#### [EXTRACTED TEXT]
<<<<
Multiple Employer Plans: The DOL Opens the Door (A Little)

In our newsletter last month, we described proposed regulations issued by the IRS that are intended to make it easier for plan sponsors to establish and operate multiple employer plans (“MEPs”) [See –Multiple Employer Retirement Plans-Saving the Barrel from the One Bad Apple]. A MEP is a single tax qualified retirementplan1that is maintained by two or more employers that are not part of the same controlled group of employers.


As we discussed last month, MEPs have been in the news lately because they are being viewed as a way to expand the number of employees covered by retirement plans, particularly employees who work for small businesses. MEPs have the potential to reduce the costs and ease the administrative burdens on small businesses operating a single employer retirement plan. In an effort to encourage expanded access to MEPs, on August 31, 2018 President Trump issued Executive Order 13847 which, in part, directed the Secretary of Labor to: “...expand the circumstances under which U.S. employers, especially small and mid-sized businesses, may sponsor or adopt a MEP as a workplace retirement savings option...”.
>>>>
#### [WHAT TO WORK ON]
1 - From the newsletter article on multiple employer plans, reproduce verbatim the part that opens with the words containing "In our newsletter" and closes with "group of employers.".
2 - Continue the article on multiple employer plans from the point at which it stops.

#### [DATASET ROWS]
<<<<
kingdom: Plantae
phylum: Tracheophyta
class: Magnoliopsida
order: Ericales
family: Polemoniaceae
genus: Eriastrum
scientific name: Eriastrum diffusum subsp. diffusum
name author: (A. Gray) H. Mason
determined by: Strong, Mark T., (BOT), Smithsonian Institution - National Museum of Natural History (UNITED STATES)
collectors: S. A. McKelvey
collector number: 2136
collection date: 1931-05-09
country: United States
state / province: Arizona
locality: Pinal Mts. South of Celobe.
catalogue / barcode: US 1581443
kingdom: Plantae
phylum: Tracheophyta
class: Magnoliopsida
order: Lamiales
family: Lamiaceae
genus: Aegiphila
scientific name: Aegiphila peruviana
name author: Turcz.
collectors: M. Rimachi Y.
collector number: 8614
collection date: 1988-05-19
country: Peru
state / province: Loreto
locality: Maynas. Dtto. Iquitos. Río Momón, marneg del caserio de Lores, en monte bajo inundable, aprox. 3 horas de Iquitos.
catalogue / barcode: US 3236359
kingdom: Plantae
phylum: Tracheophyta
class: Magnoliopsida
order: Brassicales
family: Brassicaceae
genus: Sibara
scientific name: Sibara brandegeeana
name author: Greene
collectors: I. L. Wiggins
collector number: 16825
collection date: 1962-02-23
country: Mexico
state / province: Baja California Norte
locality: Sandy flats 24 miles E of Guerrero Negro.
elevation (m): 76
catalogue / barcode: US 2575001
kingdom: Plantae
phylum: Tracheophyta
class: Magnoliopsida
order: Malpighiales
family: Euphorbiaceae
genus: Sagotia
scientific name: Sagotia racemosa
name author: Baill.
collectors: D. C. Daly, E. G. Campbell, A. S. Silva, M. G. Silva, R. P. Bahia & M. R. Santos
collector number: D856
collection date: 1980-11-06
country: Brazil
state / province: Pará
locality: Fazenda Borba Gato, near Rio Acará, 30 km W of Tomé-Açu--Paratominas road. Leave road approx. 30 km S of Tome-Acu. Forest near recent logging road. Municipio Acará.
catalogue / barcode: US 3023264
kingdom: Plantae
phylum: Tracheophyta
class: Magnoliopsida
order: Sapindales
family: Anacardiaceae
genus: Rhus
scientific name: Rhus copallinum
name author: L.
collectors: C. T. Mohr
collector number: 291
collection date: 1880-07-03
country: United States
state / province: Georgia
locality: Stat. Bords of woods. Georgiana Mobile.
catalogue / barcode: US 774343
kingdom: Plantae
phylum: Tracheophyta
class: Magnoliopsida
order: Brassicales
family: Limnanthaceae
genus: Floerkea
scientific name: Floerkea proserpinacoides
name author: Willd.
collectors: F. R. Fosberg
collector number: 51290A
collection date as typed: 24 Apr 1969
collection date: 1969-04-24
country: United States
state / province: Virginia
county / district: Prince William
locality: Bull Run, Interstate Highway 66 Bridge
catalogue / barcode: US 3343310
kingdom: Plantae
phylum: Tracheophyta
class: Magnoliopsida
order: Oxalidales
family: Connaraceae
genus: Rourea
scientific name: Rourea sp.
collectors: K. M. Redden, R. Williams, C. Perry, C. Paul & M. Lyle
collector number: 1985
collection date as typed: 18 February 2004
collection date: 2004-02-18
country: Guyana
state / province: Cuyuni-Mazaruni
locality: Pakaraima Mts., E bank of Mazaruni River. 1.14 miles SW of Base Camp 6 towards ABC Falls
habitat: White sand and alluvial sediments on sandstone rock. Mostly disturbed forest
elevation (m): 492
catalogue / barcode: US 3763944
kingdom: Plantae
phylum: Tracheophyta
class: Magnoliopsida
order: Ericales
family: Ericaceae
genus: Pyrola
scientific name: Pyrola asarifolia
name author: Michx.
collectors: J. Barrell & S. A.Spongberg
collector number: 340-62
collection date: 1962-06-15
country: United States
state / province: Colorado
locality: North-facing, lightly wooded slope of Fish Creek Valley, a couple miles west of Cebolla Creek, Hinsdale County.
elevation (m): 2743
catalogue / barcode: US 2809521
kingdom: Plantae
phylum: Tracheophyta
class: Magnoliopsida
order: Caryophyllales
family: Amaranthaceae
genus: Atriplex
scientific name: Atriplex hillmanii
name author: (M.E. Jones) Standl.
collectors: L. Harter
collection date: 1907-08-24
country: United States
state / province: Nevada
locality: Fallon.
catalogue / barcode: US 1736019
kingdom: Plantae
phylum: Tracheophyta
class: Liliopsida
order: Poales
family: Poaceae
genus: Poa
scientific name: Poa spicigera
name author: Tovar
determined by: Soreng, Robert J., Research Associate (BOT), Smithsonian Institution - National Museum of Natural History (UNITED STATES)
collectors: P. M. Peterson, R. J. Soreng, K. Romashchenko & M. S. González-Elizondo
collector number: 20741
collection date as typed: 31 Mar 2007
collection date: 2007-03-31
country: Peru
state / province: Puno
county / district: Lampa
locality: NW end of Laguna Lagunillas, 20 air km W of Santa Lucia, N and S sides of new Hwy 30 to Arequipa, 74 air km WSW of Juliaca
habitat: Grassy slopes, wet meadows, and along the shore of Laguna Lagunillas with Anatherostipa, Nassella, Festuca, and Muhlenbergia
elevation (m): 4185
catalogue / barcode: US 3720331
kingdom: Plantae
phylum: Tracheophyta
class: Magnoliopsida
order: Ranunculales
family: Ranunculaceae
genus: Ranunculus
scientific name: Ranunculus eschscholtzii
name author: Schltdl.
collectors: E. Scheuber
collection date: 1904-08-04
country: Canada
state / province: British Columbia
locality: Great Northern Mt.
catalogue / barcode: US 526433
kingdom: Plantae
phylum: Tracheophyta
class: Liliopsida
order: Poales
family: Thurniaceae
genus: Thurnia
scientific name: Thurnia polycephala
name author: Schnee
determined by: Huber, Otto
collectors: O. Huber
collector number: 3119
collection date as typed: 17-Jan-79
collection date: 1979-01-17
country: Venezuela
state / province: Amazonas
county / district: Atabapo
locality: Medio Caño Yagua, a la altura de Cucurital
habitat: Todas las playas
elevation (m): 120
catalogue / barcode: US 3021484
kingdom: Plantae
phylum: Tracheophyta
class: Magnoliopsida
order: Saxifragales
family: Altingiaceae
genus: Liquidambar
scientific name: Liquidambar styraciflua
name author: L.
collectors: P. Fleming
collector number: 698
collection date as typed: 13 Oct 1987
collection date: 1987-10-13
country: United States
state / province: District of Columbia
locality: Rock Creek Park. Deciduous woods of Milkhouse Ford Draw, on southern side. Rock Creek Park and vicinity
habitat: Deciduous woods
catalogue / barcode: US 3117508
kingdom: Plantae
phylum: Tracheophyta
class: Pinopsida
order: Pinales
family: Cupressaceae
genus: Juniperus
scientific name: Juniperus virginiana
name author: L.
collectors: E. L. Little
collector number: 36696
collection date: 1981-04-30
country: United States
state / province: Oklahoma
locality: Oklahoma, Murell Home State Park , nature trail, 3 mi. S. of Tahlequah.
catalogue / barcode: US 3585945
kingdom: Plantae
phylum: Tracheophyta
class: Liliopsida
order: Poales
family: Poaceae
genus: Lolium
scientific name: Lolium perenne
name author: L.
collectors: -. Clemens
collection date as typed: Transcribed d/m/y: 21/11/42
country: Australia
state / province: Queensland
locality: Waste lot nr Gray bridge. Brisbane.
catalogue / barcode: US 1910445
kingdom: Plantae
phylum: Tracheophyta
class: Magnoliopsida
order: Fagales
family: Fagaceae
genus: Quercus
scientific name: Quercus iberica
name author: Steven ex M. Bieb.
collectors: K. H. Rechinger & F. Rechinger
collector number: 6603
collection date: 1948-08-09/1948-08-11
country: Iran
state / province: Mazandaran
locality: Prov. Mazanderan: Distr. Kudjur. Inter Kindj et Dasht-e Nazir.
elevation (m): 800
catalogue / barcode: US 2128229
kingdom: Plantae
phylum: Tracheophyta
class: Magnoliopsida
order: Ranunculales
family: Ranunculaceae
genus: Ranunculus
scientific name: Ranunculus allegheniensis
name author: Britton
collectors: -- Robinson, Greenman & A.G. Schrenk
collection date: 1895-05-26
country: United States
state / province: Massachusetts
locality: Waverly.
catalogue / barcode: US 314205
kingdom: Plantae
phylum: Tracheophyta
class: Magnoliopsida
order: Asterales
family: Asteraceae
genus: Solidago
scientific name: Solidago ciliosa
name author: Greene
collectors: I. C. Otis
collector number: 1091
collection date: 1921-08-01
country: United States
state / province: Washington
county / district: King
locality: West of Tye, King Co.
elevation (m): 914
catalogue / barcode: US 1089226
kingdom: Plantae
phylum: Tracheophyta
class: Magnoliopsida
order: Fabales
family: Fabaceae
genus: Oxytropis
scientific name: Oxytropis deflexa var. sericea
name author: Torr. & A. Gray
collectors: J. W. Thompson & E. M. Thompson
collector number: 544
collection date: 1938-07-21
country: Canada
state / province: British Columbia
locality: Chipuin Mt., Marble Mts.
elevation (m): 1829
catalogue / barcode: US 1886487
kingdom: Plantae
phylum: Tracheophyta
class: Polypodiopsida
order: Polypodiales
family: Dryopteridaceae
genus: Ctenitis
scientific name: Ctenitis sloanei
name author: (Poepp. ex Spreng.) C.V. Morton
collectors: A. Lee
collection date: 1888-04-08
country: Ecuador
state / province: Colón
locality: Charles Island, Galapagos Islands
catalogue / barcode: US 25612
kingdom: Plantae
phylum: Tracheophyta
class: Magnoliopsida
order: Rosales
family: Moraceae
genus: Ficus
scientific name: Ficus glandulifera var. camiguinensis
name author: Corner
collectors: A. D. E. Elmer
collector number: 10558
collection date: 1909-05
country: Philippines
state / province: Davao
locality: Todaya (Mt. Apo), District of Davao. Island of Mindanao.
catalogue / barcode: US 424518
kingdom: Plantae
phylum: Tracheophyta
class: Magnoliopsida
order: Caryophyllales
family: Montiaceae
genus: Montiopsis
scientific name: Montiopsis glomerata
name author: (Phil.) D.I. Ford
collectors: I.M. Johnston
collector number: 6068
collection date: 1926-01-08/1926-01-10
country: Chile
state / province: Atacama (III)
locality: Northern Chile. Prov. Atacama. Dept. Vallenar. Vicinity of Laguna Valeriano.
>>>>
#### [RESPONSES]
1 -
In our newsletter last month, we described proposed regulations issued by the IRS that are intended to make it easier for plan sponsors to establish and operate multiple employer plans (“MEPs”) [See –Multiple Employer Retirement Plans-Saving the Barrel from the One Bad Apple]. A MEP is a single tax qualified retirementplan1that is maintained by two or more employers that are not part of the same controlled group of employers.

2 -
The Department of Labor (“DOL”) has in its past guidance on the subject interpreted ERISA’s definition of “employer” narrowly to limit the groups of employers that could band together to form a MEP. The DOL has mandated that the employers forming a MEP be a “bona-fide group or association of employers” and that they share an economic interest other than merely the provision of employee benefits. If the employers did not meet the DOL’s requirements, each employer was considered to have established an individual plan. The DOL has acknowledged that many employer groups and associations have viewed its guidance as too restrictive, limiting the adoption of MEPs to the detriment of plan sponsors. Therefore, in response to the Executive Order, in October, 2018 the DOL issued proposed regulations expanding, to a certain degree, the types of groups or associations that can sponsor MEPs. These regulations were finalized on July 31, 2019. (The regulations also considered the treatment of MEPs sponsored by a professional employer organization (“PEO”), but we will discuss those rules in a future article).


In the regulations, the DOL has clarified and somewhat expanded the interpretation of the term “employer” in ERISA. The statute provides that an employer includes a “group or association of employers”, but that phrase is not further defined. Under the new regulations, if the group meets certain criteria, it will qualify as a “bona fide group or association of employees”, meeting the statutory definition of employer and thus being eligible to sponsor a MEP. This interpretation represents an extension of the DOL’s previous position of what types of employer groups could form a MEP.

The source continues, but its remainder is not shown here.